Owing to the high penetration of seafood, veganism has failed to gain a foothold in Japan as it has in the West. However, the onset of COVID-19 has turned the tide, with more health-conscious and experimentative youth making vegan meat a part of their diets. As a result, the Japanese meat substitutes market is set to register a compound annual growth rate (CAGR) of 5% to reach JPY36.3 billion ($373.5 million) by 2026, forecasts GlobalData, a leading data and analytics company.

GlobalData’s report, “Japan Meat Substitutes – Market Assessment and Forecasts to 2026,” reveals that the market growth will be spearheaded by the soy-based category, with the fastest value CAGR of 5.1% over the forecast period, and the grain-based category with a 4.7% CAGR. The high affinity for the soy-based meat substitutes stems from the fact that soy-based foods, such as soy sauce and miso, are deeply ingrained in traditional Japanese cuisine.

Bobby Verghese, Consumer Analyst at GlobalData, says: “The availability of meatless meat options in retail stores during the COVID-19 pandemic accelerated consumer awareness and first-time purchases. The long shelf-life of meat substitutes attracted Japanese shoppers as they stocked their pantries to avoid frequent trips to grocery stores. The market gained momentum as more brands entered the fray and rolled out diverse product types, customized for Japanese palates. As the COVID-19 regulations were eased, and foodservice venues reopened in 2021, leading operators cashed in on the veganism trend, launching animal-free meat dishes, thereby popularizing meat substitutes.”
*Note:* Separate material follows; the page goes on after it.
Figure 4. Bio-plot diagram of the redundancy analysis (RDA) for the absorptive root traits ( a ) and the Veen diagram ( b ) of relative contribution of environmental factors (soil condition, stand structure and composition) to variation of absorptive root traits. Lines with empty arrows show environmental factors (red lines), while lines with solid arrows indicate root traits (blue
Consequently, the per capita expenditure (PCE) on meat substitutes in Japan increased from $0.5 in 2016 to $1 in 2021, surpassing the regional PCE of $0.2 and the global average of $0.5.
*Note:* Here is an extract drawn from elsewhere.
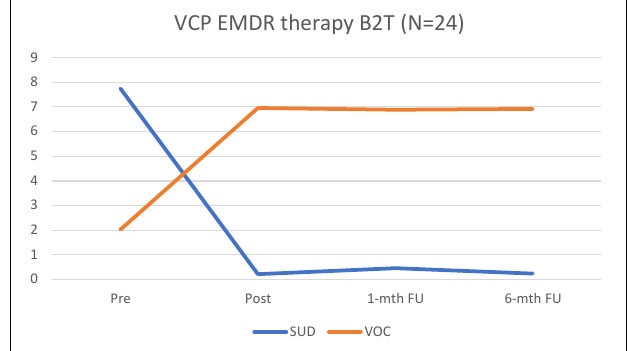
FIGURE 1 | Alterations in SUD and VOC scores at pre, post, 1-month, and 6-month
​Verghese adds: “Health, safety, sustainability, and taste are the key factors stimulating the purchase of meat substitutes in Japan. Western food trends are also strongly influencing young Japanese consumers to adopt flexitarian and vegan lifestyles. Japan’s PCE on meat substitutes will therefore rise to $1.5 by 2026.”

In 2021, hypermarkets & supermarkets was the leading distribution channel in the Japanese meat substitutes market, followed by convenience stores, and e-retailers. Saniku Foods, Taishi Food, and Marukome were the top three companies in the Japanese meat substitutes market in value terms, and San-iku and Taishi Cornetto were the leading brands in 2021.
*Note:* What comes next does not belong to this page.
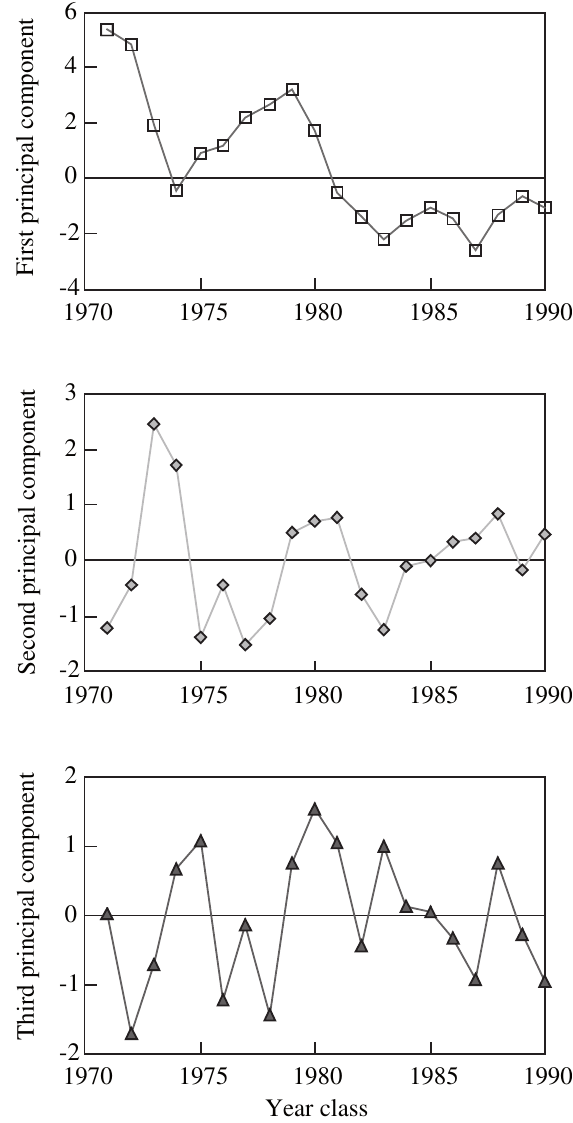
Fig . 3. – Plot of the first three principal components (PC) derived in the proposed principal component analysis of size data of age groups 1 to 6 for the 1971 to 1990 year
Verghese concludes: “In light of the sporadic COVID-19 outbreaks in 2022, health-conscious consumers are expected to make dishes with meat alternatives a regular addition to their diets. The onus is on the manufacturers to introduce products with the taste, aroma, and visual profile of animal meat, in customized formats for Japanese cuisine. With consumer price inflation in 2022 rising at the fastest pace in four decades, affordability will be a key factor influencing sales of meat substitutes in Japan.”